▸ **Exercise objective**:
A verbatim copy of the listing is the expected output.

▸ **Supplied material**:

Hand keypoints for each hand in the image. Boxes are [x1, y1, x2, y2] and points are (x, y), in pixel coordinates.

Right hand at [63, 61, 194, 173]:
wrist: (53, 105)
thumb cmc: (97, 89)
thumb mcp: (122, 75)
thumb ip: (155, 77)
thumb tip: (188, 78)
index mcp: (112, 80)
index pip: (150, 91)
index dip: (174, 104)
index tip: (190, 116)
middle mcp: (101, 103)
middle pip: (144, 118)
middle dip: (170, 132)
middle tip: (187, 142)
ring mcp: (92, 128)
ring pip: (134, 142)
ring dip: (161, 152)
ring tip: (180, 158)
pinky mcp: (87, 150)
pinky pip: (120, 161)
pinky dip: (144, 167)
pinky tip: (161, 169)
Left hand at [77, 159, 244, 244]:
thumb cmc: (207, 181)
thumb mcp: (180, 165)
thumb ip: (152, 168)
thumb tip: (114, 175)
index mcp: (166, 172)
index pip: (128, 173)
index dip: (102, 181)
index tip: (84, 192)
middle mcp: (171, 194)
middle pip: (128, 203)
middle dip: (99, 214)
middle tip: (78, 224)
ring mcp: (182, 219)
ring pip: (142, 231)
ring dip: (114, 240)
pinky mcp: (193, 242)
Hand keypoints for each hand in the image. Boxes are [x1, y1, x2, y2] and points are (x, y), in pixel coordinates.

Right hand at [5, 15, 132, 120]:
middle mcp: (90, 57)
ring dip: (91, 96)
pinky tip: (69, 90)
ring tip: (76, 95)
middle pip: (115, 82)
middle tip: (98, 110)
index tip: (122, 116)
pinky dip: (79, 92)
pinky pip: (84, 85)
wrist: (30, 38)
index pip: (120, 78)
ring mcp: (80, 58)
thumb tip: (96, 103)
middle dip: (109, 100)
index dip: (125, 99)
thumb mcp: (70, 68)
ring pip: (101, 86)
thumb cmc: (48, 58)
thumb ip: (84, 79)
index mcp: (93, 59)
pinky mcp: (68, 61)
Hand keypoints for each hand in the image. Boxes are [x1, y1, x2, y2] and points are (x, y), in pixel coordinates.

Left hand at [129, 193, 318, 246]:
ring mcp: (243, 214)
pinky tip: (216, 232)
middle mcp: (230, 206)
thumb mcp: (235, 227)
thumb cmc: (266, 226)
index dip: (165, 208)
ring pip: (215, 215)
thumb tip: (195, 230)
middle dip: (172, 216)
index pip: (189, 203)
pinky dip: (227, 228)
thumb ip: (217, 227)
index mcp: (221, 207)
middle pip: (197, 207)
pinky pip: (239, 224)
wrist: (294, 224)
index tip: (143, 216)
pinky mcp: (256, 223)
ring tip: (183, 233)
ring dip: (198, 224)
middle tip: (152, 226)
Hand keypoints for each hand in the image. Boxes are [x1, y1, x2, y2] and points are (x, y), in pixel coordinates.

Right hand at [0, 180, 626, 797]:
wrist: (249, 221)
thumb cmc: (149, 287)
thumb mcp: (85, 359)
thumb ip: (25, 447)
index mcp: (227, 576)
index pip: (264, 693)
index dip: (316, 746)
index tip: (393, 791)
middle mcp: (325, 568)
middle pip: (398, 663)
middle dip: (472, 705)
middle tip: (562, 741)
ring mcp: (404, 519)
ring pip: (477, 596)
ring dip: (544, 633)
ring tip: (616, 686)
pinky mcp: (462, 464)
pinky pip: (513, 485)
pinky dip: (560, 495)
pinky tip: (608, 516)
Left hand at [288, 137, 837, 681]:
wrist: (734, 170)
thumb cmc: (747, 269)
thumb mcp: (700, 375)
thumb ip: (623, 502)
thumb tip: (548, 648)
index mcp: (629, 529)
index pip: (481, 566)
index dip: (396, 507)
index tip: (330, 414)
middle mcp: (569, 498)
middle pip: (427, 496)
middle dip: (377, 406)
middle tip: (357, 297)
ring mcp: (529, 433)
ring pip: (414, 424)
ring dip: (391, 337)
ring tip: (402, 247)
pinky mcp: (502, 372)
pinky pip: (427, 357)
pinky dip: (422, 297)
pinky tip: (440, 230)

▸ **Result**:
Hand keypoints for each hand in the image. Boxes are [x1, y1, x2, y2] and points are (x, y), in pixel coordinates.

Right hand at [63, 61, 194, 173]:
wrist: (53, 105)
thumb cmc: (97, 89)
thumb mcp: (122, 75)
thumb ip: (155, 77)
thumb tip: (188, 78)
index mcp: (112, 80)
index pip: (150, 91)
index dip: (174, 104)
index tip: (190, 116)
middle mcp: (101, 103)
middle pip: (144, 118)
middle dip: (170, 132)
middle tip: (187, 142)
ring mcp: (92, 128)
ring pip: (134, 142)
ring dip: (161, 152)
ring tip: (180, 158)
pinky mcp: (87, 150)
pinky pip: (120, 161)
pinky dip: (144, 167)
pinky tip: (161, 169)
Left hand at [77, 159, 244, 244]:
thumb cmc: (207, 181)
thumb mcp: (180, 165)
thumb ip: (152, 168)
thumb tip: (114, 175)
index mcp: (166, 172)
index pip: (128, 173)
index dip: (102, 181)
index tip: (84, 192)
middle mcp: (171, 194)
middle pip: (128, 203)
middle dip: (99, 214)
middle tip: (78, 224)
ring mcp: (182, 219)
ring pip: (142, 231)
ring dip: (114, 240)
pinky mcp: (193, 242)
Hand keypoints for each hand in the image. Boxes are [x1, y1, x2, y2] and points are (x, y), in pixel coordinates.

Right hand at [5, 15, 132, 120]:
middle mcp: (90, 57)
ring dip: (91, 96)
pinky tip: (69, 90)
ring tip: (76, 95)
middle pip: (115, 82)
middle tip: (98, 110)
index tip: (122, 116)
pinky dip: (79, 92)
pinky pip: (84, 85)
wrist: (30, 38)
index pip: (120, 78)
ring mcp: (80, 58)
thumb tip: (96, 103)
middle dip: (109, 100)
index dip: (125, 99)
thumb mcp: (70, 68)
ring pip: (101, 86)
thumb cmc: (48, 58)
thumb ip: (84, 79)
index mcp: (93, 59)
pinky mcp: (68, 61)
Hand keypoints for each hand in the image. Boxes are [x1, y1, x2, y2] and points are (x, y), in pixel coordinates.

Left hand at [129, 193, 318, 246]:
ring mcp: (243, 214)
pinky tip: (216, 232)
middle mcp: (230, 206)
thumb mcp: (235, 227)
thumb cmc: (266, 226)
index dip: (165, 208)
ring pip: (215, 215)
thumb tip: (195, 230)
middle dip: (172, 216)
index pip: (189, 203)
pinky dip: (227, 228)
thumb ip: (217, 227)
index mcp: (221, 207)
middle pip: (197, 207)
pinky pip: (239, 224)
wrist: (294, 224)
index tip: (143, 216)
pinky mcp: (256, 223)
ring tip: (183, 233)
ring dip: (198, 224)
middle tip: (152, 226)
Hand keypoints for each hand in the image. Boxes are [x1, y1, x2, y2] and points are (x, y), in pixel coordinates.

Right hand at [0, 180, 626, 797]:
wrist: (249, 221)
thumb cmc: (149, 287)
thumb mcp: (85, 359)
thumb ip: (25, 447)
index mcp: (227, 576)
index pip: (264, 693)
index dip: (316, 746)
index tip: (393, 791)
middle mcp: (325, 568)
middle pip: (398, 663)
middle dip: (472, 705)
middle tip: (562, 741)
ring mcp: (404, 519)
ring pip: (477, 596)
ring dip: (544, 633)
ring tip: (616, 686)
pinky mcp: (462, 464)
pinky pip: (513, 485)
pinky dip: (560, 495)
pinky tip: (608, 516)
Left hand at [288, 137, 837, 681]:
wrist: (734, 170)
thumb cmc: (747, 269)
thumb mcp: (700, 375)
thumb ip: (623, 502)
thumb tip: (548, 648)
index mcp: (629, 529)
index pip: (481, 566)
index dip: (396, 507)
index tip: (330, 414)
middle mcp: (569, 498)
middle pip: (427, 496)
middle dip: (377, 406)
middle tip: (357, 297)
ring mcp: (529, 433)
ring pip: (414, 424)
ring dip: (391, 337)
ring tip: (402, 247)
pinky mcp: (502, 372)
pinky pip: (427, 357)
pinky dip: (422, 297)
pinky tip: (440, 230)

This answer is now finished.